On memory & happiness
James yearly receives a letter from the rest of the cast of Dawson’s Creek, in which they politely beg him to do a reunion show. A decade has passed since the show’s finale. The anniversary of the end is usually a pleasant memory for James – he can treasure the thought of crushing their dreams, of his power to refuse to return to adoration. He has been forgotten & must exact revenge… He knows his worth by what he can prevent from happening.
Humorously, James compares himself to Lennon, who was killed ten years after the Beatles self-destructed. This is a parody of a tragedy. Needless to say, in awful bad taste. At the end of the story, James will receive a Viking’s funeral. Admittedly, it’s only his Dawson memorabilia that burns up, but that may be all of him.
Some of these stories imitate the detective story – they start with the denouement, then go back & work their way to it, driven by necessity. Comic plots, of course, must be very strongly woven. Humor replaces suspense. Both are tied up with a crime or a transgression.
June & Chloe clash again, June loses again, Chloe must learn to give the Junes of this world some credit again. June is all for the reunion, because, she says, that show was religion in Indiana. She soon realizes she did not grow up to be happy like on Dawson’s Creek, but that all her friends are far more successful, & that they have replaced those dreams by others. If June were not a failure, she’d never give Chloe the time of day. But June is a believer…
Chloe says you should leave your past behind – let it explode, walk away in slow motion, without looking back, like in a John Woo movie. Her mockery of heroism, like John Woo’s heroes, shoots with both pistols. It takes heroism to abandon things which you call your own, because it means being alone, aloof, at risk of losing yourself, or of ending up being no one. & heroism is always tied to the past: Holding on to the past is trying to prevent it from exploding. The past is inevitably connected with tragedy & tending towards the origins always leads to tragedy.
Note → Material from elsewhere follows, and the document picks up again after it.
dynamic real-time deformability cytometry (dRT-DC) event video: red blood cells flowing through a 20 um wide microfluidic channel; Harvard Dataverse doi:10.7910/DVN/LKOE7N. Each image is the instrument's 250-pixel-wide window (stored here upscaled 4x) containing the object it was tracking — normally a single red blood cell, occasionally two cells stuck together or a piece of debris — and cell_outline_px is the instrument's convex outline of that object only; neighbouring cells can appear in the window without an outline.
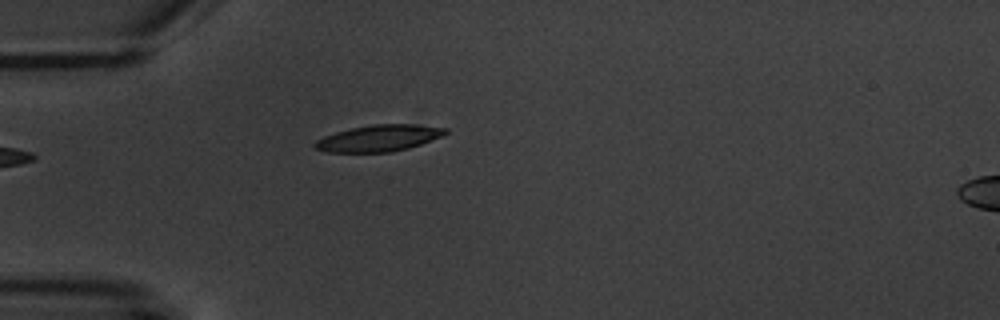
{"species": "common noctule bat (a hibernating species)", "species_latin": "Nyctalus noctula", "temperature_condition": "warm", "stored_images_in_passage": 5, "camera_frame_rate_fps": 3000, "um_per_image_px": 0.085, "animal": {"sex": "male", "body_mass_g": 20.1, "forearm_length_mm": 53.5}, "frame": {"image": 1, "passage_image": 5, "time_ms": 4.667, "image_size_px": [1000, 320], "cell_outline_px": [[448, 132], [444, 136], [408, 148], [392, 152], [324, 152], [316, 148], [312, 144], [316, 140], [324, 136], [336, 132], [352, 128], [372, 124], [416, 124], [448, 128]], "centroid_in_image_um": [32.22, 11.74], "position_along_channel_um": 52.8, "area_um2": 20.23}}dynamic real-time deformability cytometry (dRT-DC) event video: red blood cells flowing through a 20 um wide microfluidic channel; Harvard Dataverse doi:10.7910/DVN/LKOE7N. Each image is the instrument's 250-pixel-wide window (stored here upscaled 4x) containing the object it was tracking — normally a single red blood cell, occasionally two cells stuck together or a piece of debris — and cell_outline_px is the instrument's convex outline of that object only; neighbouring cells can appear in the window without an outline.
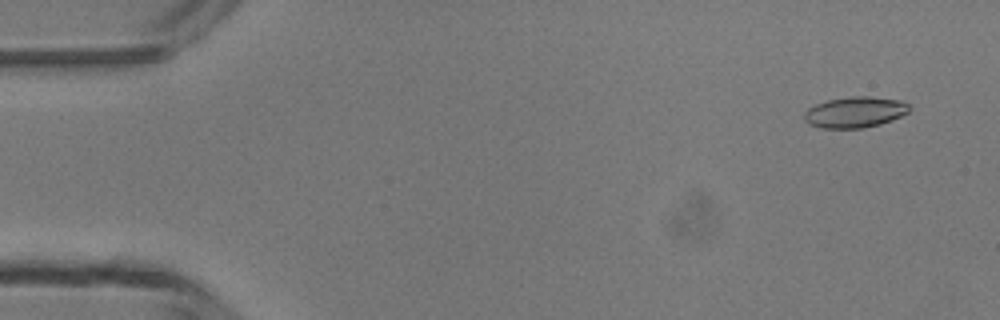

Is Chloe immortal? While ambitions are unfulfilled, she has some space in which to live. While ordered Enlightenment has not made man immortal, Chloe might be immortal. She tells June, failure is preferable to success: It leaves your story as yet unwritten. Freedom is the freedom to start over, as if seeing things is seeing them for the first time. This is the fundamental superiority of comedy over tragedy.